Lord Wyatt, who has been chairman of the Totalisator since God was a lad, made his final speech at the Tote's annual lunch last Wednesday, in which he protested that his post had been advertised and he, Wyatt, given no direct role in the selection procedure.

That is exactly how it should be: the chief interest of an incumbent is not to be out-performed by a successor. The Nolan rules governing appointments in the public sector were helpful but did not go far enough: they should have banned succession by the outgoing man's choice.

Woodrow announced that he favoured Lieutenant General Sir William Rous - which has probably put paid to the military man's hopes of this well- paid job. Unlike Sir William's brother Keith, 6th Earl of Stradbroke who lists "making babies" as his recreation and commutes between Oz and East Suffolk, the general has two sons and if Debrett's is to be believed, lives in Wellington Barracks, London SW1.

My fishmonger sends periodic newsletters, the current one in praise of Smelts about which I now know more than I wanted to. Osmerus eperlanus is an in-shore migratory fish which occurs on the east coast from the Tay to the Thames, on the west from the Clyde to the Conwy, and in south- west Ireland.

The shorter Oxford English dictionary (shorter is just shy of 2,500 pages long) states: "A small fish allied to the salmon and emitting a peculiar odour."

Could that be the source of its English name?

Mr Blagden, the author of the bulletin, will not thank me for giving my own recipe of a no-fuss fish cake of good quality:

A 10oz tin of red salmon - drained

1 large egg and 1 yolk

1 teaspoon of Dijon mustard

1 level teaspoon dillweed

Blend together in processor, shape into three-quarter-inch thick cakes, dredge in salted peppered oatmeal and fry in hot olive oil, one and a half minutes per side when the oatmeal will be golden brown and the fish hot.
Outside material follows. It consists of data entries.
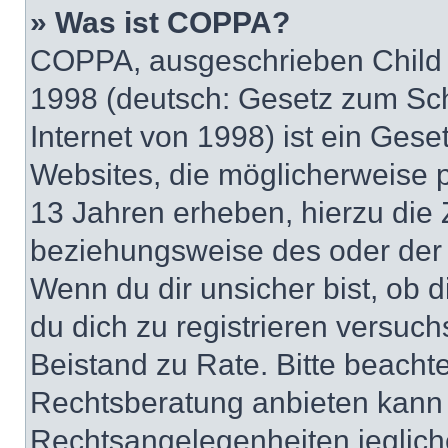
» Was ist COPPA?
COPPA, ausgeschrieben Child O
1998 (deutsch: Gesetz zum Sch
Internet von 1998) ist ein Gese
Websites, die möglicherweise 
13 Jahren erheben, hierzu die
beziehungsweise des oder der 
Wenn du dir unsicher bist, ob d
du dich zu registrieren versuchst
Beistand zu Rate. Bitte beach
Rechtsberatung anbieten kann u
Rechtsangelegenheiten jeglicher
Drain cakes on kitchen paper and serve with a lemon wedge, sauce tartar on high days and holidays.

`Puritanism is the haunting fear that someone, somewhere may be enjoying themselves," wrote HL Mencken. The Erotic Print Society (how did I get on their mailing list?) have sent me their latest review.

Following the continuing success of the Illustrated Book of Bottoms comes China Hamilton's A View From Behind, is the good news from the editor. The review has a diary, a column on poker, which gives rules of a game "more exciting than strip poker because there's a greater sense of anticipation", an article on voyeurism by the winner of the Kensington and Chelsea Arts Council prize for poetry and a cookery page.

I quote the final sentence of one recipe: "Note: The tart is sufficient for six people so, unless you are planning an orgy, there should be plenty left for a vigorous replay."

If you want to race over and collect say, La Comparaison, a single saucy 18th-century print by Jean Frederic Schall, pounds 16.50, make your way to PO Box 10645, London SW10.

`Go and see Waste at the Old Vic. The play was written by Granville Barker at the turn of the century, was due to be performed at the Court Theatre in Sloane Square (the "Royal" prefix along with the playing of the national anthem was jettisoned as a protest against censorship) and was banned by the Lord Chamberlain just before the first night.

Barker kept updating the play and the 1926 version - director Peter Hall considers it the very best rewrite - includes the Labour Party, the agony of Ireland and sleaze, though, "he asked me to tell you he was sure he could keep the worst out of the papers" shows that we have progressed. The fact that a play called Shopping and Fucking was on in the West End might cause some to believe that we have overdone freedom of expression; they would be those unaware of the reference to female pudendum - Oh quelle cue tu as - that ran throughout the 1960s under the title of Oh Calcutta. Perhaps Mark Ravenhill's epic might be renamed Chopin and Foo Kong.

`The meaninglessness is terrific," is what Billy Bunter's Indian friend would have said of No Smoking Day (see left). Twenty-four hours without nicotine improves your health hardly at all, hurts tobacco companies only minimally. In the best of all worlds the day would be geared to a good cause: Red Nose Day which starts 24 hours after NS Day ends, is such a one. Take the money that you would have given a tobacconist to the nearest bank or building society, round it up to an even sum, add a nought for generosity and watch the Comic Relief programme on Friday night, luxuriating in your role of supporter of a charity that does and continues to do brilliant work.